Another good reason to [check that you're using at least version
5.8.0 and] take a few moments out to read the introduction to the
new support for Unicode. (In earlier Perls you'd need to explicitly
invoke the relevant module to do this stuff).
> the \x{0x0D00} was identified by one of my Unicode editors,and was a
> stab in the dark on my part
But what have you learned from the experience?
- if you are reading text, and have properly defined the encoding,
then internally your characters can be referenced by their unicode
code point values, _not_ by their externally-encoded bit patterns.
- if, on the other hand, you are reading the data as a bunch of bytes
(i.e effectively "as binary") then you'd need to handle the byte-pairs
as byte-pairs, not as unicode characters. This is not to be
recommended in current versions of Perl (unless your data is somehow
defective, and you got to write a fixup routine of some kind).

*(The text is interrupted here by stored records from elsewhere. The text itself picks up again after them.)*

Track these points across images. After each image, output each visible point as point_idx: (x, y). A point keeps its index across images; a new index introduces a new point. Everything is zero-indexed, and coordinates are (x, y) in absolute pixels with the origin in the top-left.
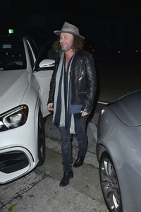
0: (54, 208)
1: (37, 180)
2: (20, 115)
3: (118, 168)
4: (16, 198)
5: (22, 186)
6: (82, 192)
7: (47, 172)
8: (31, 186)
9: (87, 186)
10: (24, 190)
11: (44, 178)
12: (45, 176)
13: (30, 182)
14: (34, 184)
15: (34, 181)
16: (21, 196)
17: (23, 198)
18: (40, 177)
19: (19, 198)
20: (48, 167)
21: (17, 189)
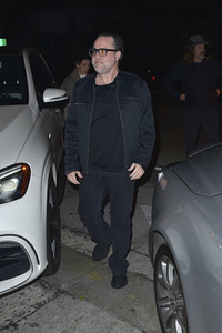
1: (44, 299)
4: (7, 328)
5: (18, 309)
6: (124, 320)
7: (63, 287)
8: (33, 309)
9: (134, 310)
10: (21, 316)
11: (56, 296)
12: (59, 292)
13: (32, 302)
14: (40, 305)
15: (39, 301)
16: (15, 325)
17: (20, 328)
18: (50, 294)
19: (11, 328)
20: (64, 278)
21: (9, 313)
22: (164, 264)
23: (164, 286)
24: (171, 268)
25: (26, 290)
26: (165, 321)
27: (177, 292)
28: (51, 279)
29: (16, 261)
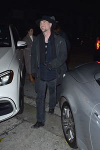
0: (30, 140)
1: (18, 123)
2: (8, 77)
3: (74, 112)
4: (4, 134)
5: (8, 127)
6: (49, 131)
7: (25, 119)
8: (14, 127)
9: (53, 127)
10: (9, 129)
11: (22, 122)
12: (24, 121)
13: (13, 124)
14: (16, 126)
15: (16, 124)
16: (7, 133)
17: (9, 134)
18: (20, 121)
20: (25, 115)
21: (4, 128)
22: (65, 109)
23: (65, 118)
24: (68, 110)
25: (11, 120)
26: (65, 131)
27: (71, 120)
28: (20, 116)
29: (8, 108)
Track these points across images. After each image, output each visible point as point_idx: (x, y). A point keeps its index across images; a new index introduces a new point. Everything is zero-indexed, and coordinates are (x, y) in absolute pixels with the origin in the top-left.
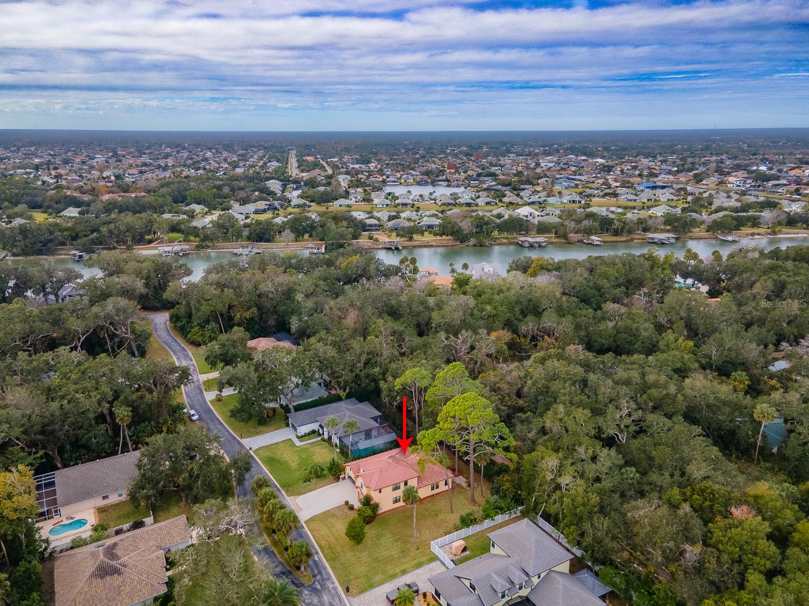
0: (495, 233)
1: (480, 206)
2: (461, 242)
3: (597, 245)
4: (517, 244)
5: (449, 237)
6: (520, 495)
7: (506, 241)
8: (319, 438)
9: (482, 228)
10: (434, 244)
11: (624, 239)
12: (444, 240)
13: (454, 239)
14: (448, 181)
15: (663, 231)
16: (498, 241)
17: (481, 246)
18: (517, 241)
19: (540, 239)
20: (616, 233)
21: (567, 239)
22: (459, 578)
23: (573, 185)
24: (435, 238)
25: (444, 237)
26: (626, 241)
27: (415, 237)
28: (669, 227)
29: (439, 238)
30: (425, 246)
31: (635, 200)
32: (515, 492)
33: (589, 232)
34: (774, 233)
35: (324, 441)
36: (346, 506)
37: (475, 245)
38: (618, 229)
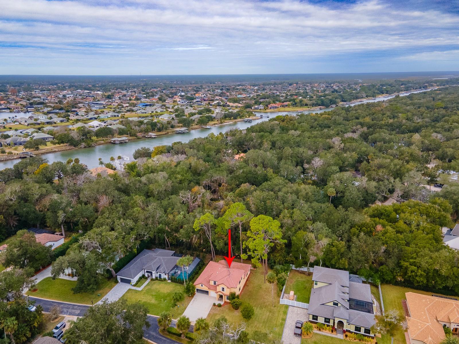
0: (94, 138)
1: (58, 123)
2: (74, 146)
3: (154, 138)
4: (110, 142)
5: (65, 144)
6: (287, 260)
7: (103, 142)
8: (149, 280)
9: (86, 135)
10: (57, 150)
11: (164, 133)
12: (62, 146)
13: (69, 145)
14: (9, 109)
15: (179, 127)
16: (98, 143)
17: (89, 147)
18: (109, 141)
19: (124, 138)
20: (160, 130)
21: (136, 137)
22: (323, 304)
23: (102, 107)
24: (55, 146)
25: (62, 145)
26: (166, 134)
27: (41, 147)
28: (181, 125)
29: (57, 145)
30: (50, 152)
31: (146, 113)
32: (285, 260)
33: (146, 131)
34: (221, 123)
35: (154, 280)
36: (215, 307)
37: (85, 147)
38: (160, 128)
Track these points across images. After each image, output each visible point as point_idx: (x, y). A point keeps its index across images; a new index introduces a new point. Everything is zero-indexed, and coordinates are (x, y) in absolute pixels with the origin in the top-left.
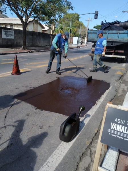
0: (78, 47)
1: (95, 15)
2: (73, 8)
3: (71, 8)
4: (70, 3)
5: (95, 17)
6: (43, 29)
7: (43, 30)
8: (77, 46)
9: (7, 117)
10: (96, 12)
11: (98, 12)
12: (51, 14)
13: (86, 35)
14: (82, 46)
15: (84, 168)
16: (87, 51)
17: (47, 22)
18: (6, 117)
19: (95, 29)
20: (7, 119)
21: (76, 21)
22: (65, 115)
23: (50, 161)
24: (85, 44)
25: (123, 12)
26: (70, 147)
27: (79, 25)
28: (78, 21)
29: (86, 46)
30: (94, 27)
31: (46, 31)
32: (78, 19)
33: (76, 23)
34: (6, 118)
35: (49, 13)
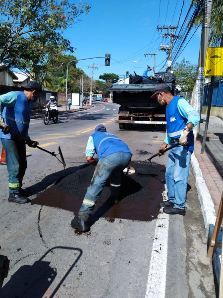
0: (82, 110)
1: (106, 61)
2: (74, 50)
3: (71, 50)
4: (68, 41)
5: (106, 63)
6: (14, 80)
7: (15, 82)
8: (78, 108)
9: (43, 234)
10: (106, 55)
11: (109, 55)
12: (38, 57)
13: (91, 90)
14: (87, 108)
15: (197, 287)
16: (99, 116)
17: (28, 70)
18: (41, 236)
19: (101, 80)
20: (45, 238)
21: (72, 68)
22: (131, 221)
23: (153, 286)
24: (90, 104)
25: (146, 55)
26: (166, 263)
27: (77, 74)
28: (75, 67)
29: (93, 108)
30: (101, 77)
31: (20, 83)
32: (74, 64)
33: (72, 70)
34: (43, 237)
35: (34, 57)
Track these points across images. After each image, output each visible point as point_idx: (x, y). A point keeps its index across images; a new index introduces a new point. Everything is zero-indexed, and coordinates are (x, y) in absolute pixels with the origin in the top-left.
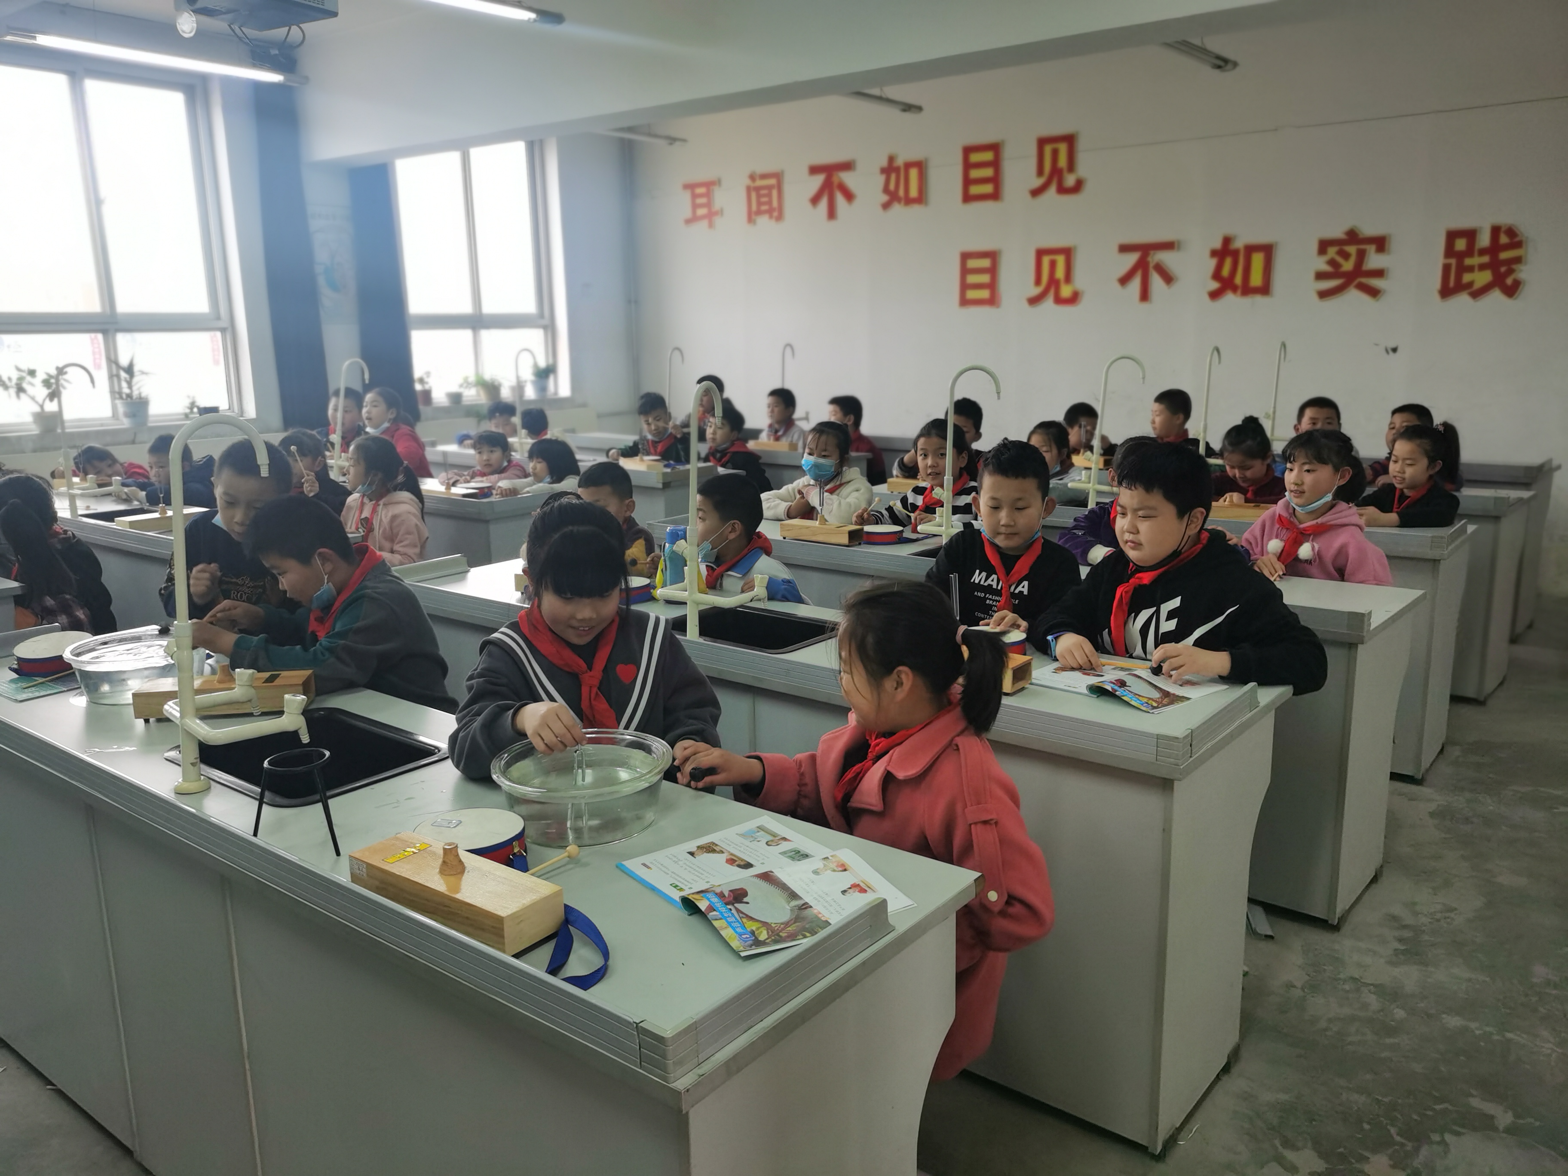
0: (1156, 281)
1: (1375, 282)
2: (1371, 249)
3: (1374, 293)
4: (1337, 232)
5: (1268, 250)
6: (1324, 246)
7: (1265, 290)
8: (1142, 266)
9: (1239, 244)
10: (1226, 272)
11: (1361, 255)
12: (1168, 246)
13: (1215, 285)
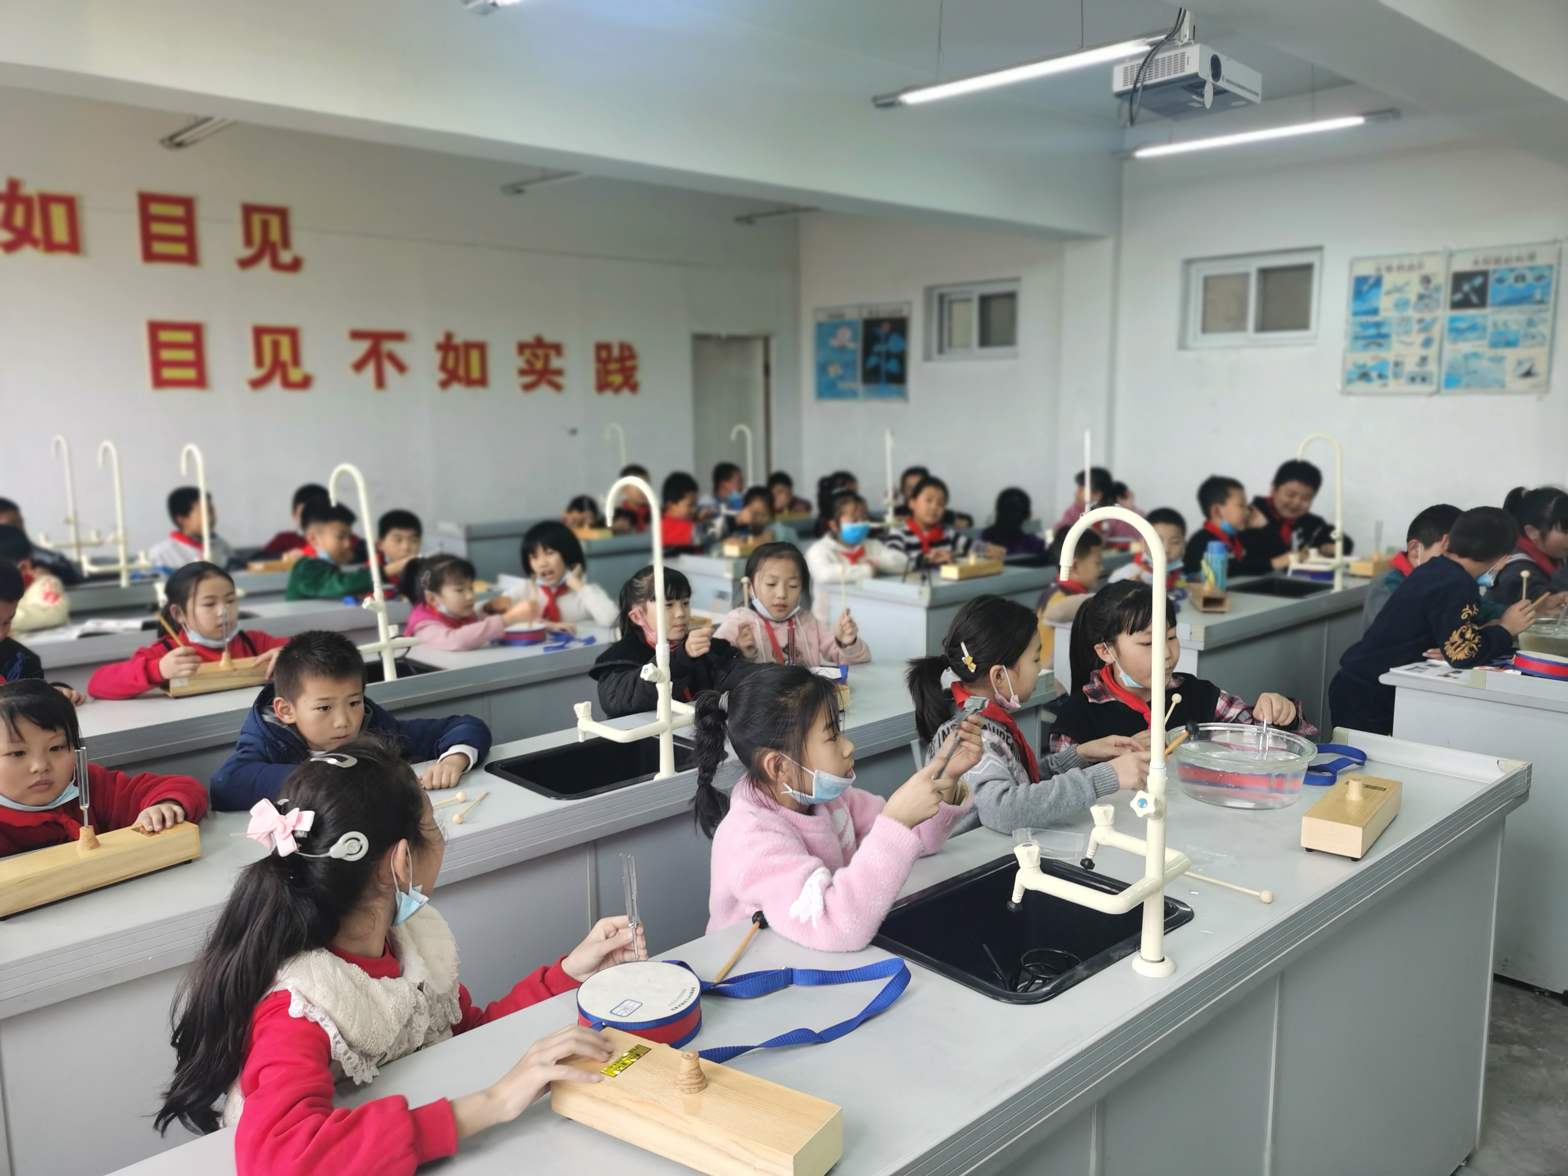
0: (390, 370)
1: (558, 379)
2: (552, 353)
3: (557, 387)
4: (528, 337)
5: (481, 347)
6: (522, 348)
7: (482, 382)
8: (375, 355)
9: (458, 340)
10: (451, 363)
11: (547, 358)
12: (399, 336)
13: (442, 376)
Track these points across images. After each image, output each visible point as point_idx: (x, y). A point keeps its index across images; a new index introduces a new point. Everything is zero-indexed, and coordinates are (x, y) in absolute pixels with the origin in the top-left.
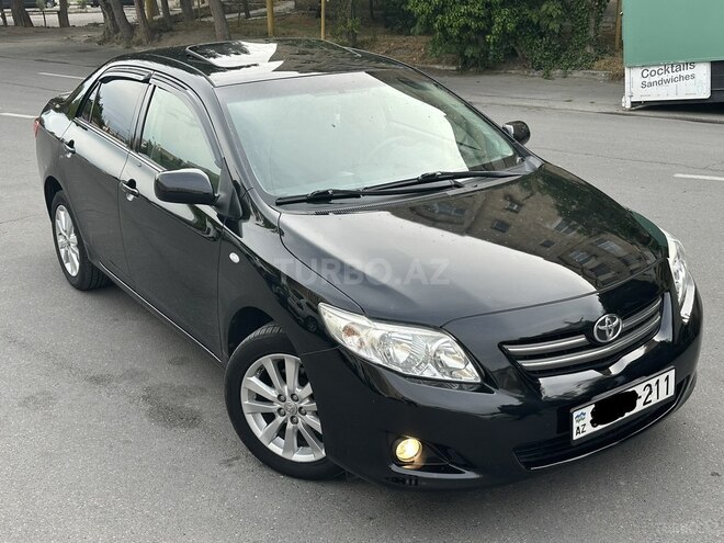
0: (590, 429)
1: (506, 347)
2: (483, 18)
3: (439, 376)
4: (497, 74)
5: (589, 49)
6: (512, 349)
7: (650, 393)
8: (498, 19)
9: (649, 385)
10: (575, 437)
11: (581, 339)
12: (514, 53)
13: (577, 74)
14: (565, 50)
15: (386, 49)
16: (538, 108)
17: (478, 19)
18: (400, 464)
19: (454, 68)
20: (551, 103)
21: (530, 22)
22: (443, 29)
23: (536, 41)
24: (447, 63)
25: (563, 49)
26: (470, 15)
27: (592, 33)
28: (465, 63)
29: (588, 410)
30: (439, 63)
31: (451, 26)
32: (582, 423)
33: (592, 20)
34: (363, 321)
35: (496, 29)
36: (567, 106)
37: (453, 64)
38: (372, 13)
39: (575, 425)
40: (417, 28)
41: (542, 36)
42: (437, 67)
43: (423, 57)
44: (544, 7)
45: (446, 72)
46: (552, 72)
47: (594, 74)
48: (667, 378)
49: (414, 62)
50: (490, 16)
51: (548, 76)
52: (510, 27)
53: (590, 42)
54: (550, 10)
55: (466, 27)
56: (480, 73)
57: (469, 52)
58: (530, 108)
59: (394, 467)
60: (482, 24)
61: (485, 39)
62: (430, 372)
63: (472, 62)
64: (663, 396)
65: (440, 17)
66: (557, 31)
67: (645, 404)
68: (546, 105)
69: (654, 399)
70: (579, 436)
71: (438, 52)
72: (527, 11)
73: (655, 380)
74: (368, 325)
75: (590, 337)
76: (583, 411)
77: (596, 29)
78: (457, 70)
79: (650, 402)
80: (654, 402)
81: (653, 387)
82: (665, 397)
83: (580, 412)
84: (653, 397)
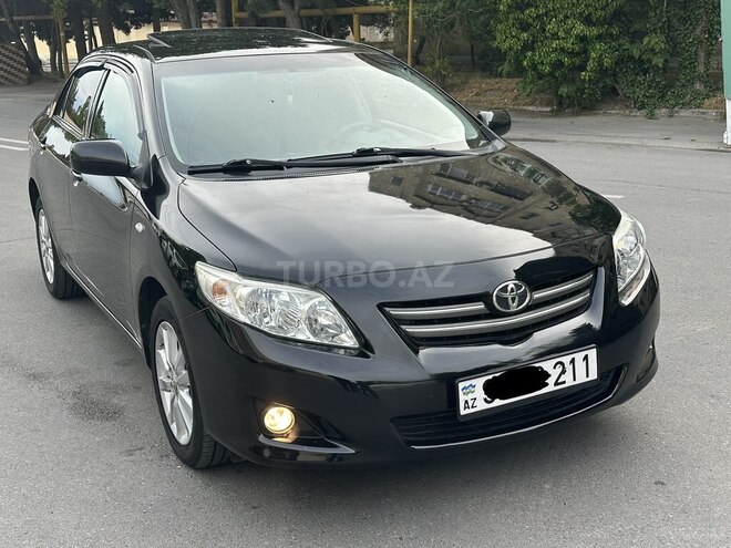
0: (481, 405)
1: (387, 309)
2: (578, 54)
3: (313, 339)
4: (595, 114)
5: (698, 86)
6: (394, 312)
7: (563, 372)
8: (593, 55)
9: (562, 363)
10: (463, 412)
11: (480, 306)
12: (614, 92)
13: (685, 113)
14: (671, 88)
15: (475, 91)
16: (629, 146)
17: (572, 54)
18: (270, 435)
19: (549, 109)
20: (645, 141)
21: (631, 58)
22: (534, 67)
23: (638, 78)
24: (541, 104)
25: (670, 86)
26: (562, 50)
27: (701, 69)
28: (560, 103)
29: (479, 382)
30: (532, 104)
31: (542, 63)
32: (471, 396)
33: (702, 54)
34: (233, 277)
35: (591, 65)
36: (663, 143)
37: (547, 105)
38: (473, 58)
39: (462, 398)
40: (506, 67)
41: (646, 72)
42: (530, 108)
43: (516, 98)
44: (646, 40)
45: (541, 114)
46: (657, 111)
47: (704, 113)
48: (586, 358)
49: (506, 104)
50: (586, 51)
51: (651, 116)
52: (607, 62)
53: (700, 78)
54: (653, 43)
55: (558, 64)
56: (577, 114)
57: (564, 90)
58: (618, 145)
59: (262, 438)
60: (577, 61)
61: (580, 75)
62: (304, 335)
63: (567, 101)
64: (581, 379)
65: (530, 54)
66: (661, 65)
67: (556, 384)
68: (639, 143)
69: (568, 380)
70: (468, 411)
71: (529, 90)
72: (627, 46)
73: (569, 358)
74: (237, 281)
75: (489, 304)
76: (473, 382)
77: (707, 64)
78: (551, 112)
79: (564, 382)
80: (569, 383)
81: (567, 366)
82: (585, 380)
83: (468, 383)
84: (568, 376)
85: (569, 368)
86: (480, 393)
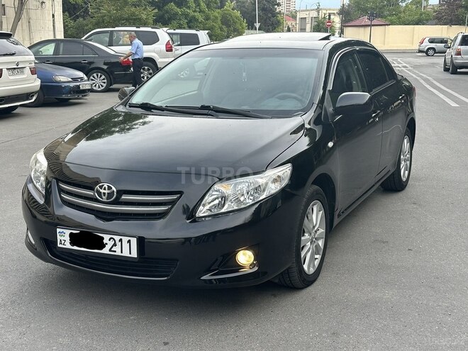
0: (68, 245)
7: (115, 245)
9: (114, 239)
10: (59, 245)
11: (92, 193)
32: (63, 238)
39: (59, 237)
64: (126, 253)
67: (110, 250)
69: (118, 251)
73: (118, 238)
79: (115, 251)
80: (118, 253)
81: (117, 242)
82: (128, 255)
83: (62, 230)
84: (117, 249)
85: (119, 244)
86: (67, 238)
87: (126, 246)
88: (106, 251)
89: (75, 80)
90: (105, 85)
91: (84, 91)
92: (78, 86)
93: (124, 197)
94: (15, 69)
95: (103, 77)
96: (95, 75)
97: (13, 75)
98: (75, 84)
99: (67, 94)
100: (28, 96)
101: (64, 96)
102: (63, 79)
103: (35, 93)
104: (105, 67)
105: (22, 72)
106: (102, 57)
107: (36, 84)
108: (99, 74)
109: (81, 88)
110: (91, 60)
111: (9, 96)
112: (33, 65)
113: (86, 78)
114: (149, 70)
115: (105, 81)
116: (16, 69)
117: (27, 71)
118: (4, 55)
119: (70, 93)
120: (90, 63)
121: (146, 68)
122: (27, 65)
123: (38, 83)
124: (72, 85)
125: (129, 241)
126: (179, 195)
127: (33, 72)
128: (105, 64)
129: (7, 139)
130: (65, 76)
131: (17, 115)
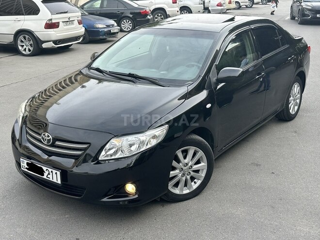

- the new notation e.g \x{263a} denotes a _wide unicode character_ in
Perl's native unicode representation. That value is the Unicode code
point (in this case the smiley, "U+263a" as the Unicode Consortium's
notation would write it). Don't confuse it with the external coding
representation, which (_if_ you had read utf-16LE coding in binary
format, which I don't recommend) would have been \x3a\x26.
hope this helps
(You'd also be advised to take a read of
http://web.presby.edu/~nnqadmin/nnq/nquote.html )
p.s I have the impression that the regulars around here have nominated
me by default as the character encoding spokesman. I must admit that
I'm sometimes at the edge of my expertise, so I _do_ hope they're
watching closely, and will pounce as necessary if I say something
wrong or explain it badly...